▶ _PROBLEM STATEMENT_:
Count the lines in the entries below that contain the string "yang", matching case exactly, and give only the number.
(GIVEN DATA)
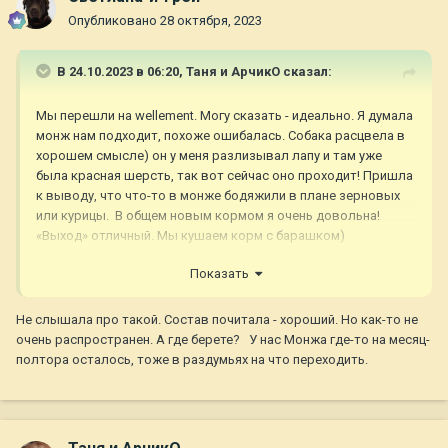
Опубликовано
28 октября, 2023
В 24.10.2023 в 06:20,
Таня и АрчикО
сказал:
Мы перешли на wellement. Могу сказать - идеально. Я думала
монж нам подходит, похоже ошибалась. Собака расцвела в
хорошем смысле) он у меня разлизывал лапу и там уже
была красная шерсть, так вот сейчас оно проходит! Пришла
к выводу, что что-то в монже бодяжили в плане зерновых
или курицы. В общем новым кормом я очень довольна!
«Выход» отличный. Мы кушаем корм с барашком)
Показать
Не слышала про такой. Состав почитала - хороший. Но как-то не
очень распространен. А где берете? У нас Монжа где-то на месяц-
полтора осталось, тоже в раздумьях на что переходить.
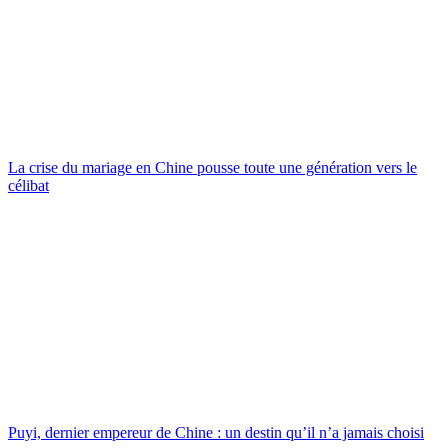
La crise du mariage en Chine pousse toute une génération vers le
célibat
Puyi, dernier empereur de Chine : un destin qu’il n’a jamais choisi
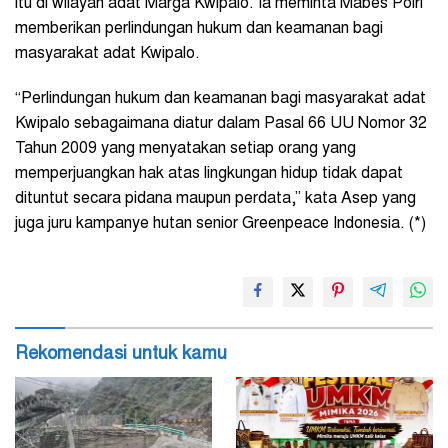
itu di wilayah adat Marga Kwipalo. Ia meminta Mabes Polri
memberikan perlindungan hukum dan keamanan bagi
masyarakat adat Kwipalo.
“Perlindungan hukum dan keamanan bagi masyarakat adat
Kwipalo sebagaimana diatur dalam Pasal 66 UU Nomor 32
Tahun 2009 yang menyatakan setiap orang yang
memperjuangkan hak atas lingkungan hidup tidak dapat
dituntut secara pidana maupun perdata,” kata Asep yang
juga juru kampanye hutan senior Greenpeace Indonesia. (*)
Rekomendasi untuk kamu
(End GIVEN DATA)
▶ _RESPONSE BELOW_:
2